This project is part of the elective Advanced Database Systems course, which involved constructing a data warehouse using the existing PostgreSQL database, with its schema illustrated in the olympics.png
file. The goal of the warehouse was to analyze Olympic Games data and gain insights into athletes' performance over time.
The data warehouse was designed to cover the complete history of the Olympic Games, enabling analysis of various factors, including:
- Athletes' performance by discipline
- Success rates based on the location of the games
- Athlete demographics (gender, build, age, nationality)
- Defining the Fact: Defining the fact that the warehouse represents, considering the necessary data granularity.
- Designing the Star Schema: Designing the fact table and associated dimension tables using a star schema model, with SQL
CREATE TABLE
commands written for all tables. - Creating the Star Schema Diagram: Creating a visual representation of the star schema to illustrate the relationships between tables.
- Populating Data: Populating the dimension and fact tables with data extracted from the given database.

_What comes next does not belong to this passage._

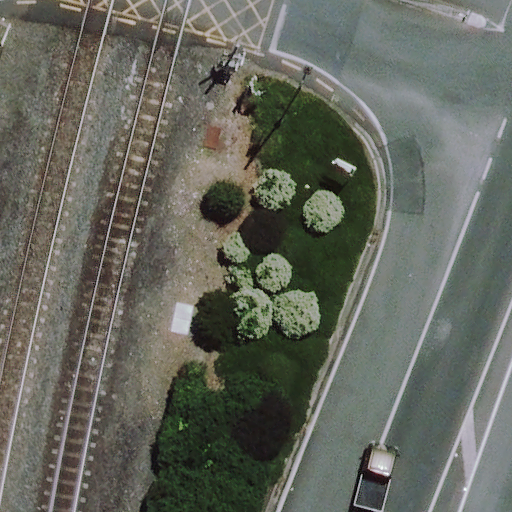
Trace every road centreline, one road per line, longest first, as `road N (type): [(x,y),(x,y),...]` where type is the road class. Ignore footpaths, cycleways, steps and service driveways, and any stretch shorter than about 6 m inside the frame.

- Implementing Queries: Executing several SQL queries on the data warehouse to enable:
- Identifying the top 10 most successful countries in the Summer and Winter Olympics
- Determining the top 10 athletes in the Summer and Winter Olympics post-1950
- Analyzing trends in women's participation over time
- Calculating the average age of medalists in athletics and gymnastics by gender post-1970
- Investigating home advantage regarding medal wins by local athletes
The completed assignment had to include two files which are located in the deliverables
directory:
- A plain text file containing:
- Description of the fact represented in the warehouse
- SQL commands for creating the fact and dimension tables
- SQL commands for populating all tables using data from the given database
- SQL queries that provide the required insights
- An image of the star schema
- The project was accomplished solely using SQL queries, with no additional programming languages required.